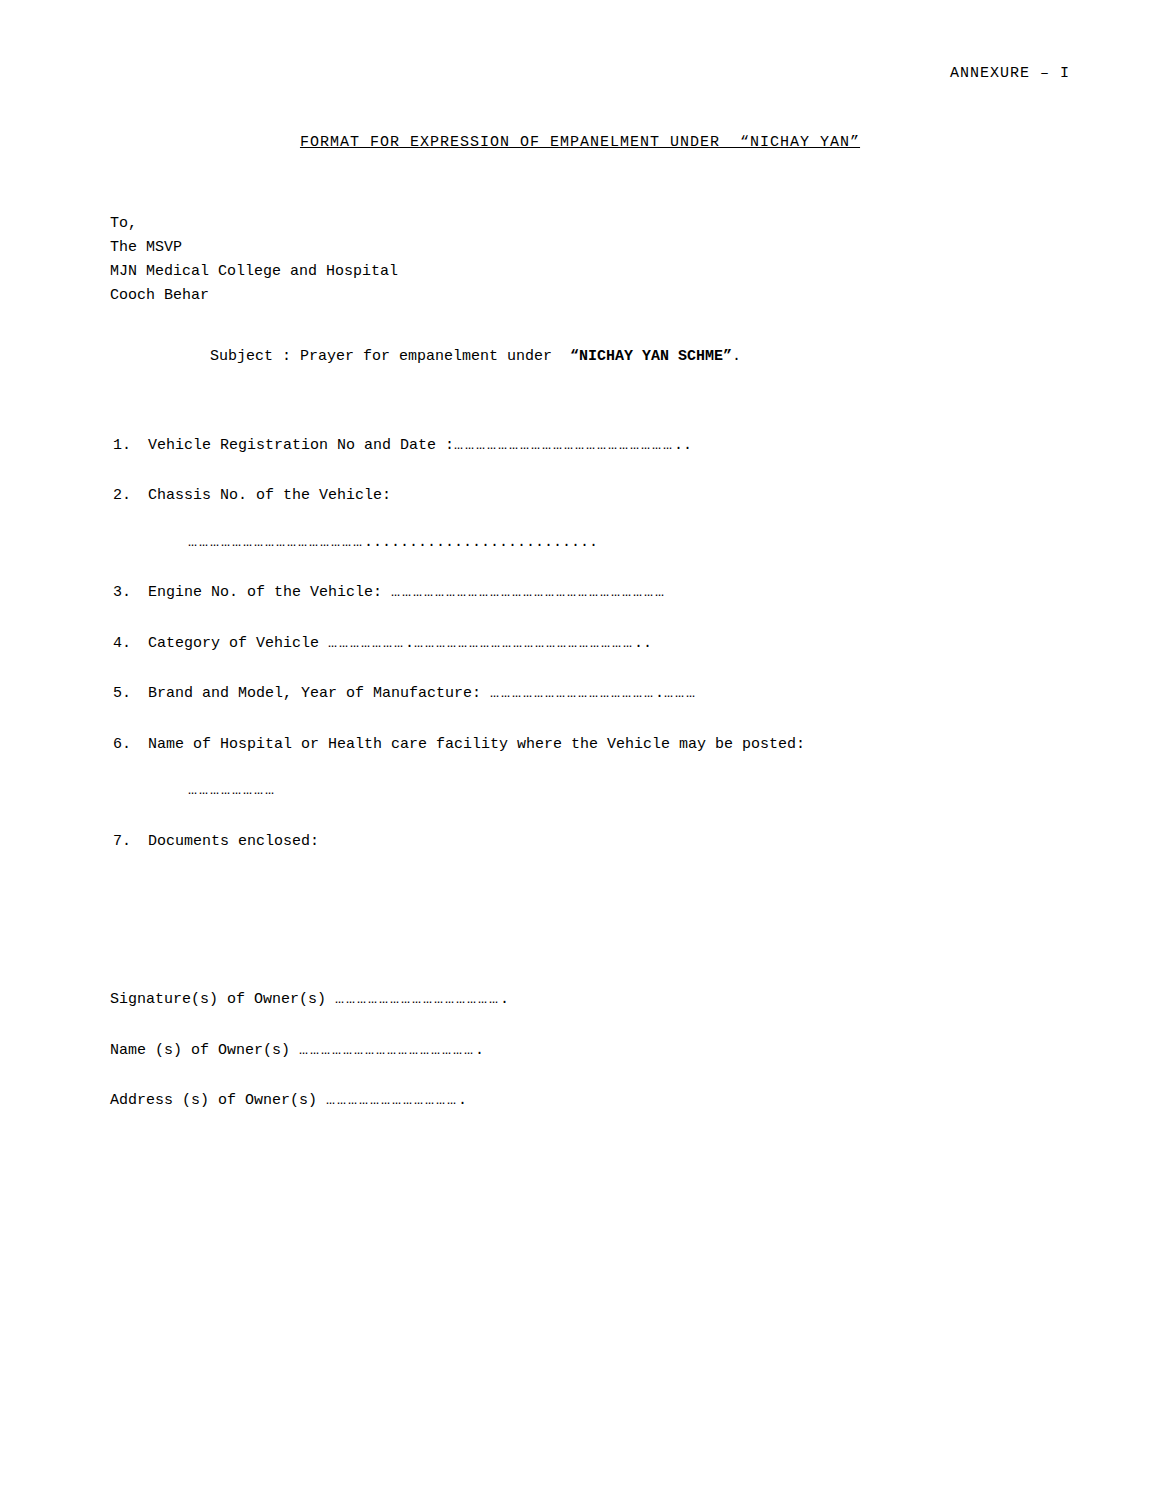ANNEXURE – I
FORMAT FOR EXPRESSION OF EMPANELMENT UNDER “NICHAY YAN”
To,
The MSVP
MJN Medical College and Hospital
Cooch Behar
Subject : Prayer for empanelment under “NICHAY YAN SCHME”.
Vehicle Registration No and Date :……………………………………………………..
Chassis No. of the Vehicle:
…………………………………………..........................
Engine No. of the Vehicle: …………………………………………………………………
Category of Vehicle ………………….……………………………………………………..
Brand and Model, Year of Manufacture: ……………………………………….………
Name of Hospital or Health care facility where the Vehicle may be posted:
……………………
Documents enclosed:
Signature(s) of Owner(s) ……………………………………….
Name (s) of Owner(s) ………………………………………….
Address (s) of Owner(s) ……………………………….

**TASK BRIEF**
Output the listing above exactly, excluding all pictures.

**TASK RESULT**
ANNEXURE – I
FORMAT FOR EXPRESSION OF EMPANELMENT UNDER “NICHAY YAN”
To,
The MSVP
MJN Medical College and Hospital
Cooch Behar
Subject : Prayer for empanelment under “NICHAY YAN SCHME”.
Vehicle Registration No and Date :……………………………………………………..
Chassis No. of the Vehicle:
…………………………………………..........................
Engine No. of the Vehicle: …………………………………………………………………
Category of Vehicle ………………….……………………………………………………..
Brand and Model, Year of Manufacture: ……………………………………….………
Name of Hospital or Health care facility where the Vehicle may be posted:
……………………
Documents enclosed:
Signature(s) of Owner(s) ……………………………………….
Name (s) of Owner(s) ………………………………………….
Address (s) of Owner(s) ……………………………….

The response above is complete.